── Фрагмент документа ──
А надо сказать, что другой очаг у нас был вокруг Московского физико-технического института, где был Володя Тельников. Потом Володя волею судеб уехал в Питер, где начал распространять листовки, довольно активно себя вести, в отличие от нас, которые больше языком мололи. Там его посадили, дали шесть лет, а Боре Хайбулину – пять лет. По этому поводу меня и взяли.

И вот на Лубянке идет разговор. Два человека – один постарше, другой помоложе. Начали говорить: ваши друзья в Питере очень плохо себя вели, мы их накажем. А вас мы не будем сажать. Но вы нам за это скажите, что вас организовали старые троцкисты, которые ввели вас в заблуждение. И очень начали давить.

Какое было забавное время! С одной стороны, людей наказывали, расстреливали – тех, которые особенно усердствовали во время сталинских репрессий. А с другой стороны, эти же люди всё еще двигались по инерции. Как динозавр, у которого отгрызают хвост, а он еще кого-то поедает.

Это время освобождающихся людей

Тут мне пришла в голову простая, но почти гениальная мысль, гениальная в социологическом смысле слова. Посмотрев на них невинным взором раскаявшегося грешника, я сказал: "Дорогие товарищи, я готов все это сделать. Но это будет клевета".

Они подпрыгнули, особенно старший, до потока: "Только не клевета! Полная правда!"

Я отвечаю: "А правда в том, что они мне ничего не говорили".

Вот такая была интересная и забавная загогулина времени, если говорить языком Бориса Николаевича Ельцина. Думаю, что это время было именно таким. Это было время – после потрясающих, беспрецедентных, невиданных в мире "заморозков" – освобождения человеческих душ и человеческих голов. Людей, которые понимали происходящее в широком историческом контексте, было немного. Во всяком случае, мы их совсем не знали.
───
── Записи ──
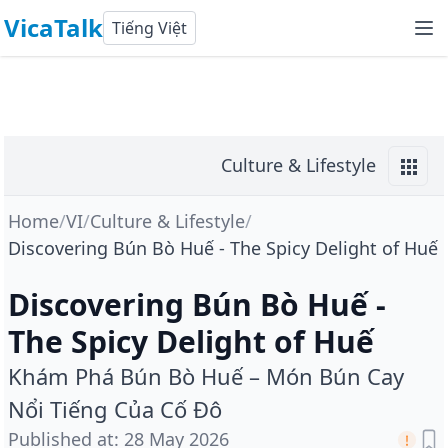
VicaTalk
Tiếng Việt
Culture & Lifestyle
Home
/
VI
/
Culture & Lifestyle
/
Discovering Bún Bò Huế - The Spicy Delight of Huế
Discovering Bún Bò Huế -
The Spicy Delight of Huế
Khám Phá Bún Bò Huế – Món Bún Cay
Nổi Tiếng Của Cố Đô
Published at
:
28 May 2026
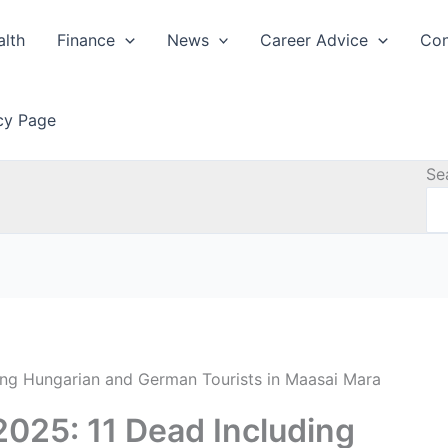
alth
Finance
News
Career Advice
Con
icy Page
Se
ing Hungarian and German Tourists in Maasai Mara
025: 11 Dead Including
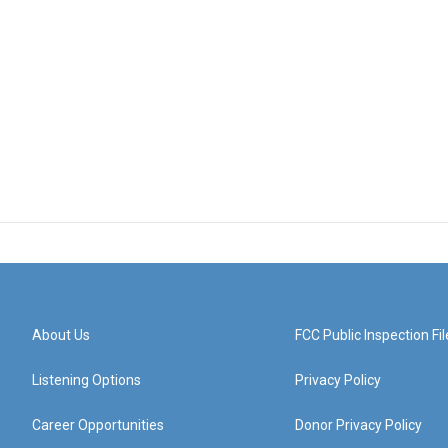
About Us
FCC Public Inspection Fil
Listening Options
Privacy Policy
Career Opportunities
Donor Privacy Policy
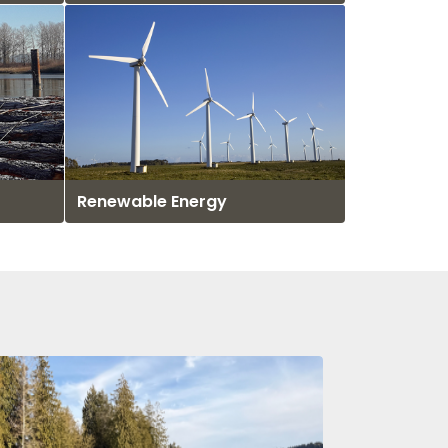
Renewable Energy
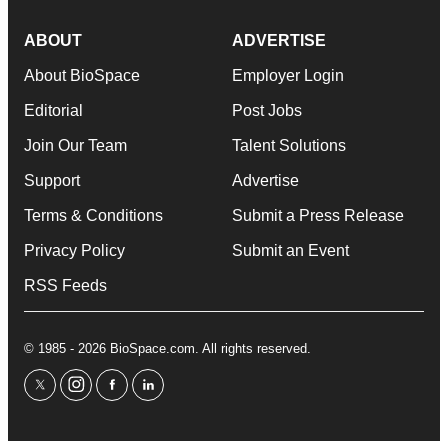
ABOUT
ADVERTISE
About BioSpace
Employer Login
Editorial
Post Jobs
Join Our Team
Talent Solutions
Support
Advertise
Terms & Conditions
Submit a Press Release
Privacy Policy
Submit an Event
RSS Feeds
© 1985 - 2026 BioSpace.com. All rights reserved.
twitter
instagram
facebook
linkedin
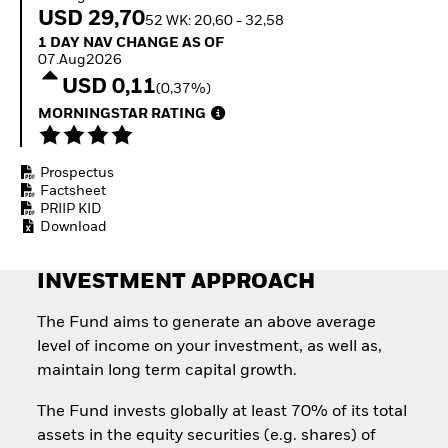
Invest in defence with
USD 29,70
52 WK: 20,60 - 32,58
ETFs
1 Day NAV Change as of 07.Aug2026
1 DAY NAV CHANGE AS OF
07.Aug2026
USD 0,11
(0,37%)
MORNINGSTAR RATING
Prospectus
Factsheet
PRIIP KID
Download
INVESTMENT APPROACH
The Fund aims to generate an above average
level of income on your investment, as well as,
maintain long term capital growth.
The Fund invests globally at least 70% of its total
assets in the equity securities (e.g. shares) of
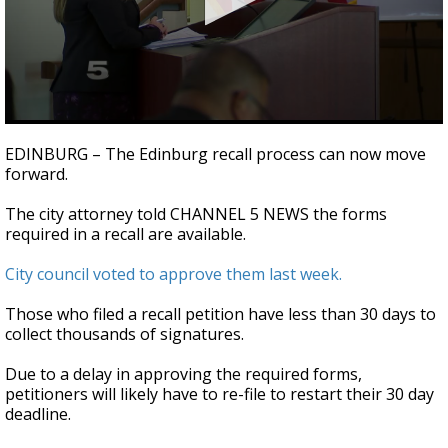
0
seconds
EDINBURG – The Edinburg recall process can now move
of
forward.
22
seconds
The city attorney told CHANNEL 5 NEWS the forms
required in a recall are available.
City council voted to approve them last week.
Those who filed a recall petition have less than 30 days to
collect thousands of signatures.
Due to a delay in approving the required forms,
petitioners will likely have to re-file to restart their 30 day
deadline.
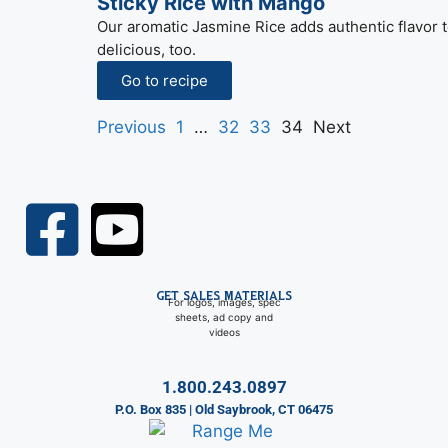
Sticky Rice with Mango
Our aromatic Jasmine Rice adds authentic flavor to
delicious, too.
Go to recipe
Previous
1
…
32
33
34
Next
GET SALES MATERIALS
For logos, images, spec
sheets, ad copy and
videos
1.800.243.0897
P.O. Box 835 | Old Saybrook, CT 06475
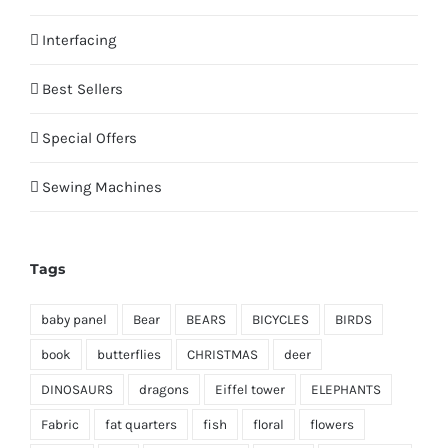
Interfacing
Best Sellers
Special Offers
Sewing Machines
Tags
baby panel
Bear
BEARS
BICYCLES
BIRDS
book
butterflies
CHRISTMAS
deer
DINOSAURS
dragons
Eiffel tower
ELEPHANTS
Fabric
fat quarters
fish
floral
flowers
───
── Записи ──
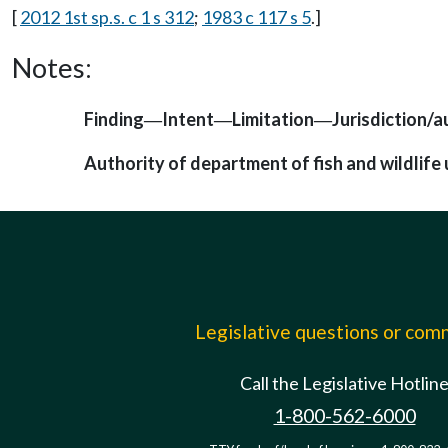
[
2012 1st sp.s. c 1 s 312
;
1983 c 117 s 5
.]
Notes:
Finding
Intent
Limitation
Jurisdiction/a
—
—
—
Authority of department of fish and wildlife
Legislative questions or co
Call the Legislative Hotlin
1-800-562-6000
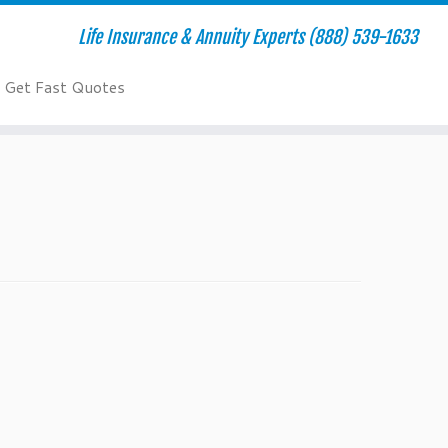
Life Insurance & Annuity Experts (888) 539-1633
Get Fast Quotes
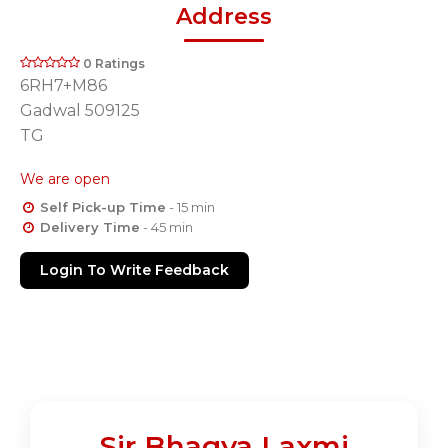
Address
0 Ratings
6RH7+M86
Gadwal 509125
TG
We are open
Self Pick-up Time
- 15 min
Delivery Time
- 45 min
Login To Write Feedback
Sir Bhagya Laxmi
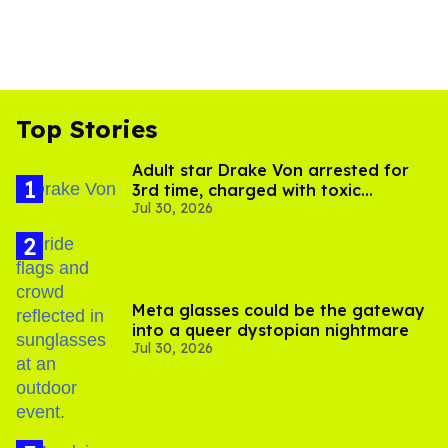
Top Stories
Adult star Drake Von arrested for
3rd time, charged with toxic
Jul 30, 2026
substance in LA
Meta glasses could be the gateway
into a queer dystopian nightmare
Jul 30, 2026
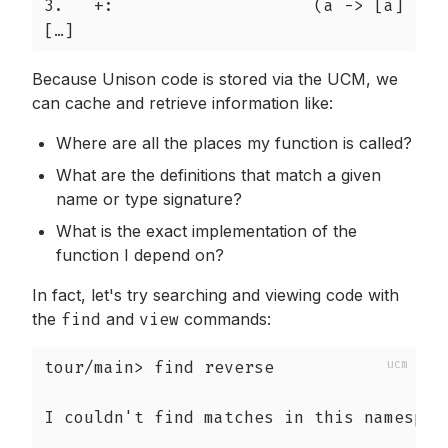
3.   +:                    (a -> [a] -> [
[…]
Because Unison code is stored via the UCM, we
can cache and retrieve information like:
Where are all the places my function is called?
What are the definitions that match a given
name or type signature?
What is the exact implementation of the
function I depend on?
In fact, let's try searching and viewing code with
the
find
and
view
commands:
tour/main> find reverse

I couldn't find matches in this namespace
───
── Записи ──
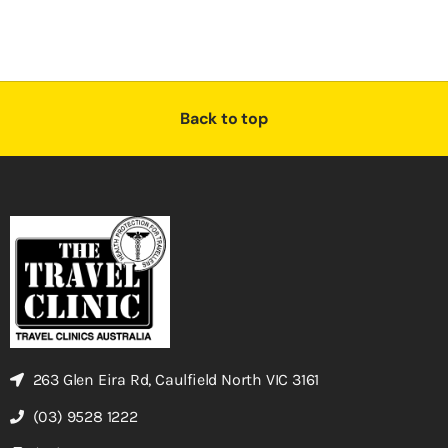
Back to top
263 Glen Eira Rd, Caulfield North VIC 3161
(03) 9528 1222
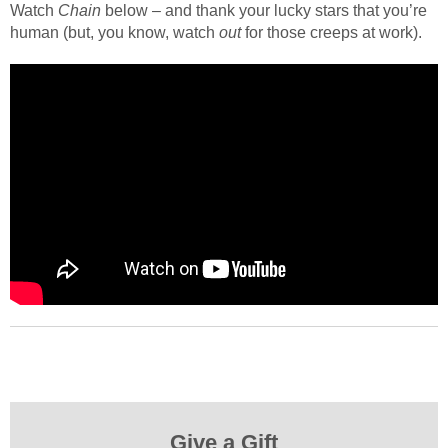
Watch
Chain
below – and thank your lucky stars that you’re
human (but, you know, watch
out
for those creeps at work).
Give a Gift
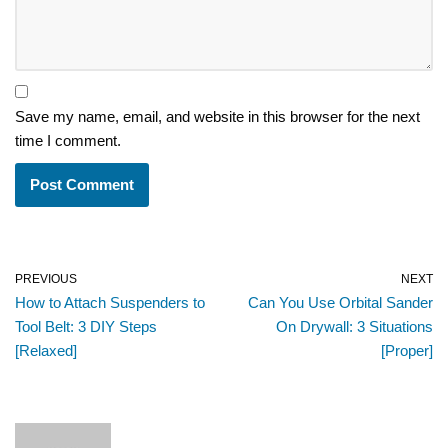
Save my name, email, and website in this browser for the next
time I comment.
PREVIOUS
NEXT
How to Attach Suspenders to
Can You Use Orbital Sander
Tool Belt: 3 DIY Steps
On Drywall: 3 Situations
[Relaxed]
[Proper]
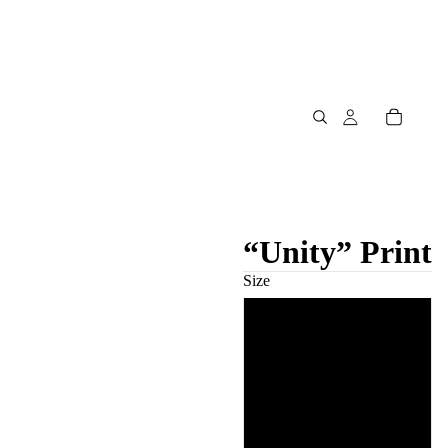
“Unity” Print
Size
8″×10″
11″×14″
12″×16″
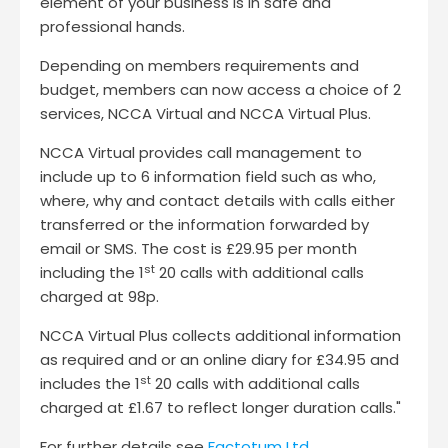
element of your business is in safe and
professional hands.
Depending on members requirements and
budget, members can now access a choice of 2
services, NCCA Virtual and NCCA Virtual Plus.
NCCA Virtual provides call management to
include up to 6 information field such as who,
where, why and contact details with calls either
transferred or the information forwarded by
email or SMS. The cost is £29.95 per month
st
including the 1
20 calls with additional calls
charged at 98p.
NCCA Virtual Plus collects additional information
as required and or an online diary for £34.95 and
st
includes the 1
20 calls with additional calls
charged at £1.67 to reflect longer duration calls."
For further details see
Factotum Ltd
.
───
- Задание 1 -
Какой срок получил Володя Тельников, согласно фрагменту документа?
- Задание 2 -
Перепишите без изменений строки из записей, от строки с "element of your business is in safe and" до строки с "NCCA Virtual provides call management to", включая обе.

- Результат 1 -
Шесть лет.

- Результат 2 -
element of your business is in safe and
professional hands.
Depending on members requirements and
budget, members can now access a choice of 2
services, NCCA Virtual and NCCA Virtual Plus.
NCCA Virtual provides call management to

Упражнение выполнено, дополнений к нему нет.